Namun meningkatnya inflasi pada tahun 2021 dan lonjakan belanja pemerintah, yang diperburuk oleh pandemi dan lonjakan harga energi setelah invasi Rusia ke Ukraina, ditambah dengan penarikan kembali bank sentral dari pembelian obligasi, membuat investor obligasi kini mempunyai beban yang lebih besar.
Apa lagi yang berubah?
Fokusnya saat ini adalah pada peningkatan penerbitan obligasi pemerintah, sedangkan pada tahun 1980an fokusnya adalah pada inflasi, kata Ed Yardeni, ekonom yang pertama kali menciptakan istilah tersebut.
Inflasi, meskipun sulit, telah mereda di negara-negara besar sementara utang semakin menumpuk.
Defisit anggaran AS meningkat menjadi $1,833 triliun pada tahun fiskal 2024, setara dengan 6,4 persen output perekonomian, angka tertinggi di luar pandemi COVID-19. Utang pemerintah Inggris telah mencapai 100% output perekonomian untuk pertama kalinya dalam sejarah. Jerman adalah satu-satunya negara G7 yang masih memiliki rasio utang di bawah 100%.
Kemana perginya para main hakim sendiri akhir-akhir ini?
Contoh terbesarnya adalah Inggris. Biaya pinjaman naik satu poin persentase dalam seminggu pada tahun 2022 karena investor obligasi takut akan rencana pemotongan pajak dan meningkatkan pinjaman pada saat keuangan negara sudah berada di bawah tekanan. Hal ini memaksa pembalikan kebijakan dan pengunduran diri Perdana Menteri Liz Truss.
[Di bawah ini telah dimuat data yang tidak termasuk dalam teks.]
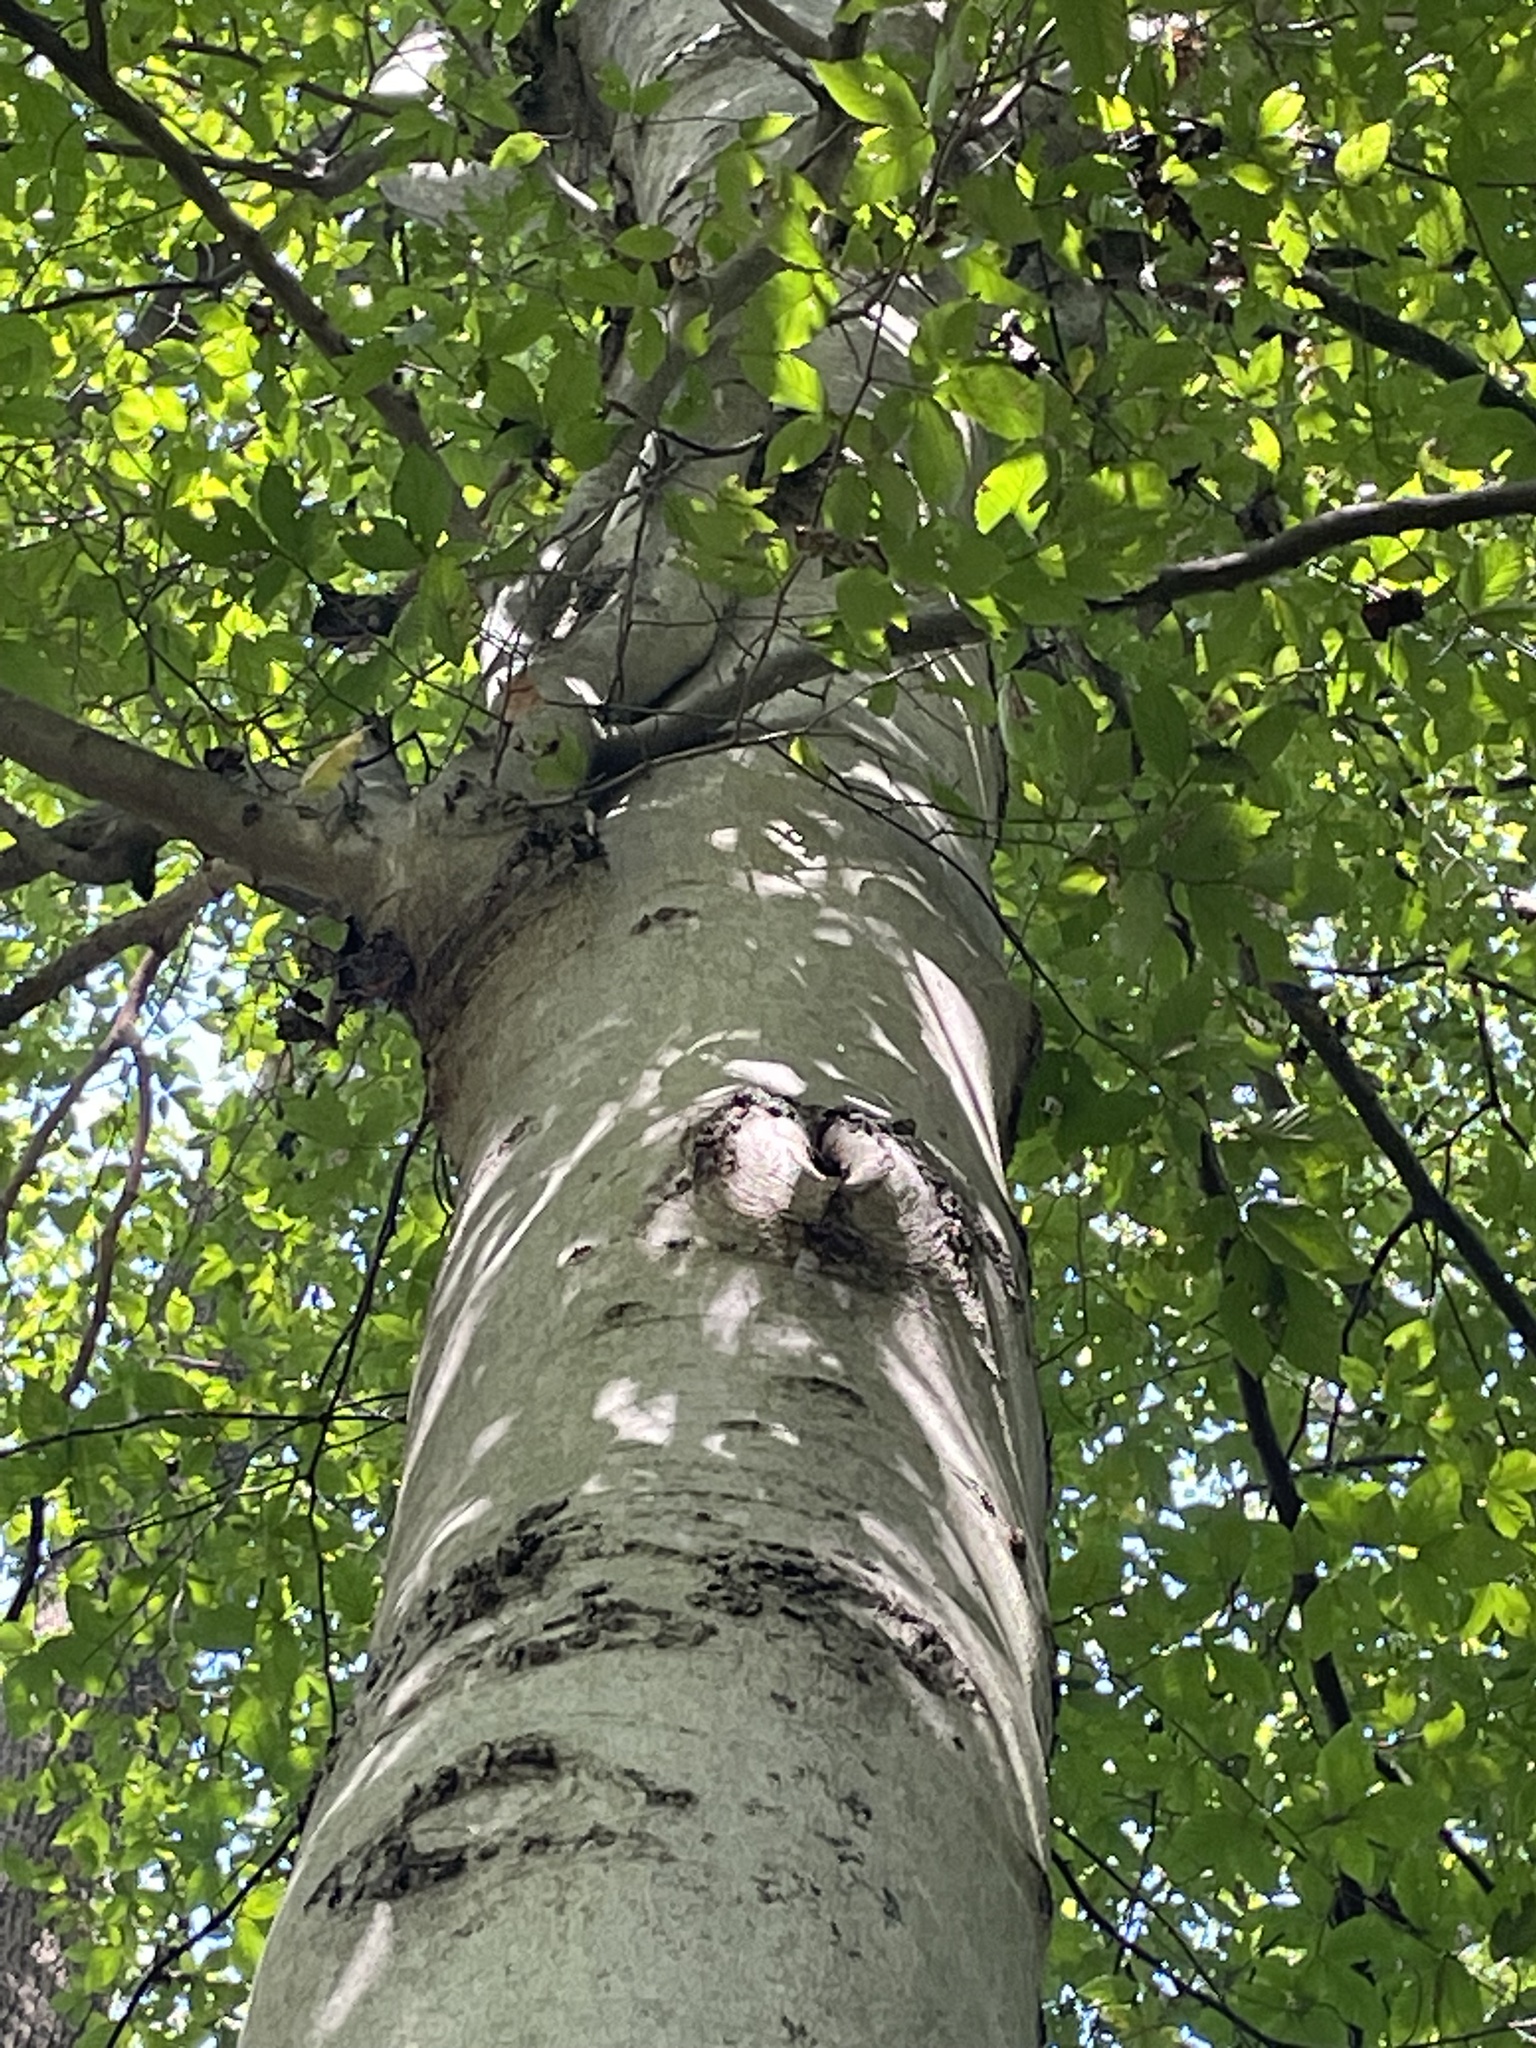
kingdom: Plantae
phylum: Tracheophyta
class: Magnoliopsida
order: Fagales
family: Fagaceae
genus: Fagus
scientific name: Fagus grandifolia
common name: American beech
Pada hari Senin, imbal hasil obligasi pemerintah Inggris jangka panjang mencapai level tertinggi baru dalam beberapa dekade karena kekhawatiran utang global masih menjadi fokus.
Tahun lalu, premi yang dibutuhkan investor obligasi untuk meminjamkan uang ke Prancis dibandingkan utang Jerman yang lebih aman sempat mencapai level tertinggi sejak 2012 karena gejolak politik menghentikan upaya mengurangi defisit anggaran.
Negara-negara berkembang juga menghadapi tekanan. Biaya pinjaman Brasil melonjak pada bulan Desember, sementara nilai riil mencapai rekor terendah baru terhadap dolar karena pasar menguji rencana belanja pemerintah dan defisit anggaran yang besar.
Jadi, apakah mereka benar-benar kuat?
Sejarah menunjukkan hal itu dan Yardeni yakin kekuatan mereka kini berasal dari fakta bahwa utang telah meningkat dalam beberapa tahun terakhir.
Jumlah Treasury AS telah meningkat menjadi $28 triliun, dari di bawah $20 triliun sebelum pandemi dan kurang dari $5 triliun sebelum krisis keuangan global tahun 2007-2008.
Namun, pemegang obligasi masih belum memiliki pengaruh seperti yang mereka miliki di negara lain di Inggris. Defisit AS belum berkurang meskipun ada kekhawatiran dan politisi Perancis mengabaikan anggaran penghematan, bahkan ketika perdana menteri memperingatkan bahwa hal itu dapat menyebabkan “badai” keuangan.
Namun, para analis mengatakan kenaikan lebih dari satu poin persentase dalam imbal hasil Treasury AS sejak akhir September sebagian mencerminkan kekhawatiran investor obligasi terhadap rencana belanja pemerintahan Trump yang akan datang.
Namun prospek suku bunga tetap lebih tinggi di tengah perekonomian yang kuat juga meningkatkan imbal hasil.